Il n’y a pour s’en convaincre qu’à considérer l’impressionnant appareil institutionnel de nature à décourager les esprits les plus mal tournés, les plus futés. On peut citer entre autres structures dans ce domaine : la chambre des comptes de la Cour Suprême, la Commission nationale de lutte contre la corruption (CONAC), l’Agence nationale d’investigation financière (ANIF), les cellules ministérielles, les nombreuses commissions de passation des marchés, la police des polices, etc. Certains faits d’actualité récente tendent à faire admettre que les délinquants à col blanc, bien que proprement chevillés au corps, ne semblent pas prêts à lâcher prise, encore moins à s’avouer vaincus.
Au contraire, ils déploient sans cesse des trésors d’imagination pour se faire du beurre sur la fortune publique. A peine sont-ils chassés par la porte qu’ils reviennent quasi instantanément par la fenêtre.
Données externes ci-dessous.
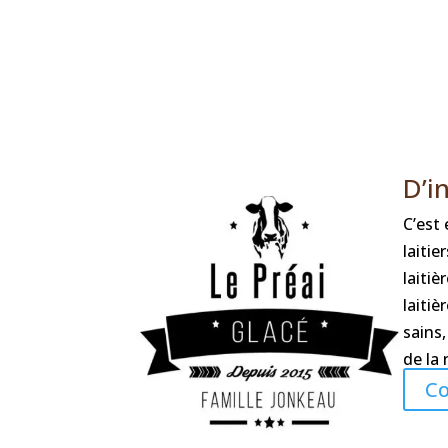
D’i
C’est 
laitie
laitiè
laitiè
sains,
de la 
C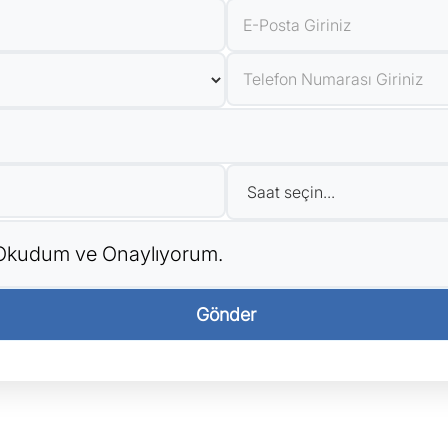
i Okudum ve Onaylıyorum.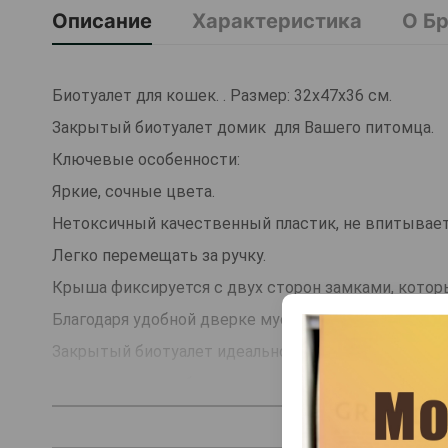
Описание
Характеристика
О Б
Биотуалет для кошек. . Размер: 32х47х36 см.
Закрытый биотуалет домик для Вашего питомца.
Ключевые особенности:
Яркие, сочные цвета.
Нетоксичный качественный пластик, не впитывает
Легко перемещать за ручку.
Крыша фиксируется с двух сторон замками, котор
Благодаря удобной дверке мусор остается внутри.
Закрытый биотуалет идеально подходит застенчи
нужды в чьем-либо присутствии.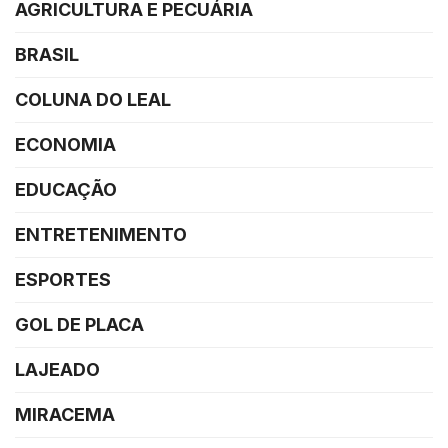
AGRICULTURA E PECUÁRIA
BRASIL
COLUNA DO LEAL
ECONOMIA
EDUCAÇÃO
ENTRETENIMENTO
ESPORTES
GOL DE PLACA
LAJEADO
MIRACEMA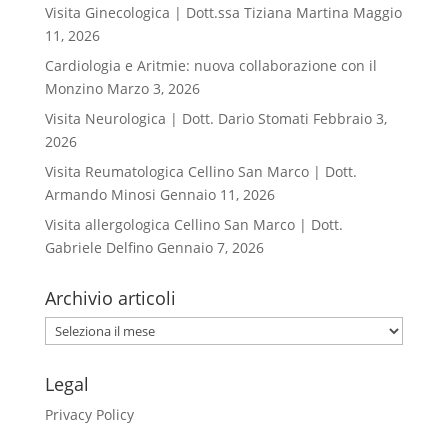
Visita Ginecologica | Dott.ssa Tiziana Martina
Maggio
11, 2026
Cardiologia e Aritmie: nuova collaborazione con il
Monzino
Marzo 3, 2026
Visita Neurologica | Dott. Dario Stomati
Febbraio 3,
2026
Visita Reumatologica Cellino San Marco | Dott.
Armando Minosi
Gennaio 11, 2026
Visita allergologica Cellino San Marco | Dott.
Gabriele Delfino
Gennaio 7, 2026
Archivio articoli
Archivio
articoli
Legal
Privacy Policy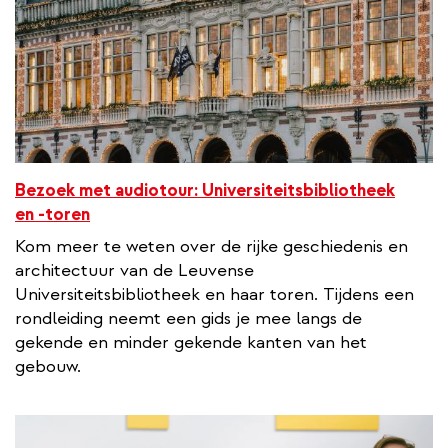
k
Bezoek met audiotour: Universiteitsbibliotheek
en -toren
Kom meer te weten over de rijke geschiedenis en
architectuur van de Leuvense
Universiteitsbibliotheek en haar toren. Tijdens een
rondleiding neemt een gids je mee langs de
gekende en minder gekende kanten van het
gebouw.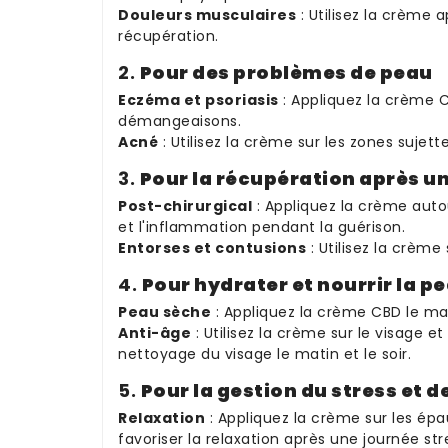
Douleurs musculaires
: Utilisez la crème a
récupération.
2.
Pour des problèmes de peau
Eczéma et psoriasis
: Appliquez la crème C
démangeaisons.
Acné
: Utilisez la crème sur les zones sujett
3.
Pour la récupération après u
Post-chirurgical
: Appliquez la crème autou
et l'inflammation pendant la guérison.
Entorses et contusions
: Utilisez la crème 
4.
Pour hydrater et nourrir la p
Peau sèche
: Appliquez la crème CBD le mati
Anti-âge
: Utilisez la crème sur le visage 
nettoyage du visage le matin et le soir.
5.
Pour la gestion du stress et d
Relaxation
: Appliquez la crème sur les épa
favoriser la relaxation après une journée str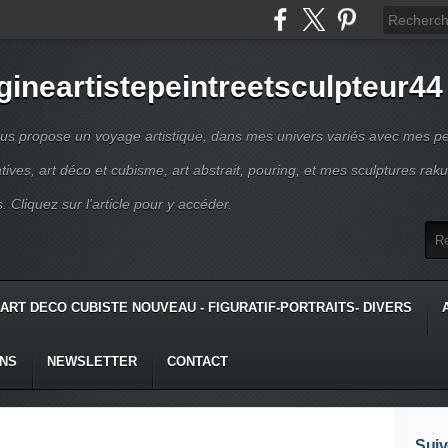
gineartistepeintreetsculpteur44
us propose un voyage artistique, dans mes univers variés avec mes pe
atives, art déco et cubisme, art abstrait, pouring, et mes sculptures raku
s. Cliquez sur l'article pour y accéder.
ART DECO CUBISTE NOUVEAU - FIGURATIF-PORTRAITS- DIVERS
ONS
NEWSLETTER
CONTACT
Suiv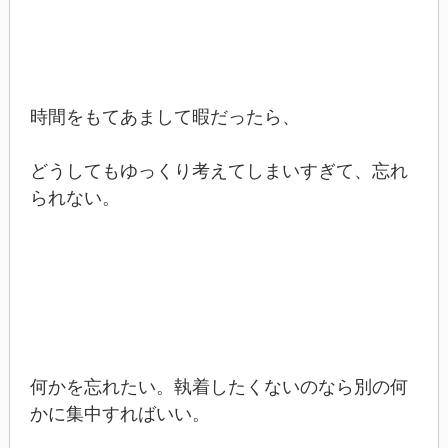
時間をもてあまして暇だったら、
どうしてもゆっくり考えてしまいすぎて、忘れ
られない。
何かを忘れたい。執着したくないのなら別の何
かに集中すればいい。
Au point que le président Paul Biya, qui se situe au cœur de cette tâche herculéenne, a reconnu en son temps la persistance de ce « grave problème de morale publique » que constituent la fraude, les détournements de deniers publics, la corruption. Toutes choses, s’était alors désolé le chef de l’Etat, qui « continuent de miner les fondations de notre société ». L’espoir secret des acteurs de ces odieuses manœuvres étant certainement de faire échec à toute stratégie d’assainissement des mœurs, s’agissant de la gestion de la chose publique. Ces quidams tablent-ils sur une amnésie généralisée qui le mettrait hors d’atteinte ? Voire.
En tout cas, les organes institutionnels en vigueur ayant affiché jusqu’ici leurs limites dans la lutte contre la corruption, c’est à la racine qu’il faudrait certainement combattre le mal. C’est-à-dire dans la société elle-même. Car, c’est bien celle-ci qui génère toutes les déviances, fruit du délitement dont la corruption n’est que l’une des facettes les plus hideuses. Ce que des ecclésiastiques camerounais, dans un style abscons mais tout en élégance, ont naguère baptisé « structures du péché ». Dans ce pays nôtre aujourd’hui, tout se vend, tout s’achète. En espèces sonnantes et trébuchantes. Y compris la filiation, la légitimité, le droit d’aînesse… Bien des «notables » dans certains cercles de pouvoir traditionnel ici et là en savent quelque chose.
Dans un contexte vicié de matérialisme triomphant, que ne ferait-on pour accéder au « dieu » argent, même en empruntant les voies les plus répréhensibles, la corruption en tête ? Aucun instrument technique ne semble à même d’endiguer efficacement et à court terme le fléau de la corruption. Seule une prise de conscience à travers une reconversion des mentalités peut inverser la tendance actuelle marquée par un regard complaisant voire administratif face à l’enrichissement facile et sans cause. Une complicité passive qui ne dit pas son nom. Le mal est plus profond qu’il n’y paraît à première vue. En tant que société, sommes-nous capables d’un tel sursaut ? Plutôt, avons-nous le choix de ne pas nous remettre en cause collectivement.